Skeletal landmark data
Segment Open

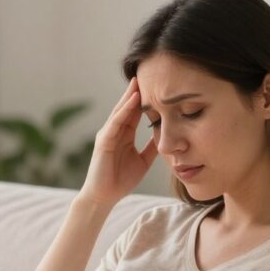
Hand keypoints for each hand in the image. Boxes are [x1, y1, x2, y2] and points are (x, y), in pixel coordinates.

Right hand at [78, 76, 158, 206]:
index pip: (136, 112)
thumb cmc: (120, 181)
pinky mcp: (103, 141)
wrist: (104, 197)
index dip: (146, 99)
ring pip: (121, 111)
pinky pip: (115, 122)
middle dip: (137, 91)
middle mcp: (115, 131)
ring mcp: (108, 134)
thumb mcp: (143, 161)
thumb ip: (151, 148)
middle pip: (128, 106)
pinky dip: (124, 111)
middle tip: (148, 73)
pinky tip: (133, 100)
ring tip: (140, 81)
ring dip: (130, 96)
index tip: (158, 85)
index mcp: (125, 135)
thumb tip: (166, 137)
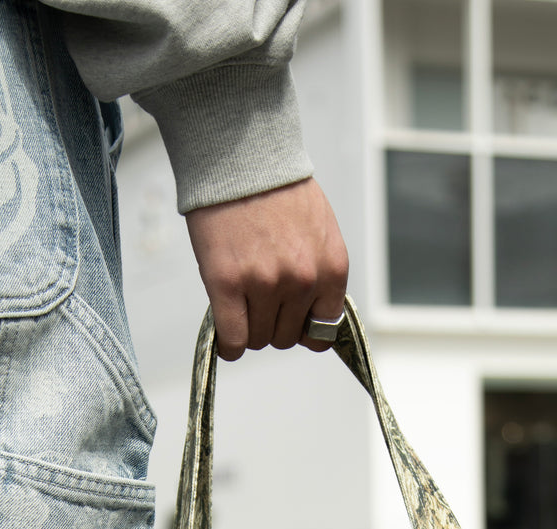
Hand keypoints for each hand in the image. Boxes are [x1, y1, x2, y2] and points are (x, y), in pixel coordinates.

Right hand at [185, 177, 348, 360]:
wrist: (242, 157)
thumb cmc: (278, 190)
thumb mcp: (319, 232)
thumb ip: (320, 274)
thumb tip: (309, 316)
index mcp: (331, 269)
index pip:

Segment Closed

-- Task to carry out --
Take the line containing "pinky dip: (124, 111)" as the first and the last line of the records as the end. Print every line in that span exactly, leaving out pictures.

-- Response for this exercise --
pinky dip: (124, 111)
middle tip: (148, 73)
pinky tip: (133, 100)
ring tip: (140, 81)
ring dip: (130, 96)
index tip: (158, 85)
index mcp: (125, 135)
thumb tip: (166, 137)
Hand keypoints for each hand in the image. Boxes are [x1, y1, x2, y2] and points are (x, y), in pixel coordinates.

Right hand at [185, 177, 348, 360]:
wrist: (242, 157)
thumb cmc: (278, 190)
thumb mcp: (319, 232)
thumb ip: (320, 274)
thumb tip: (309, 316)
index mcp: (331, 269)
index pip:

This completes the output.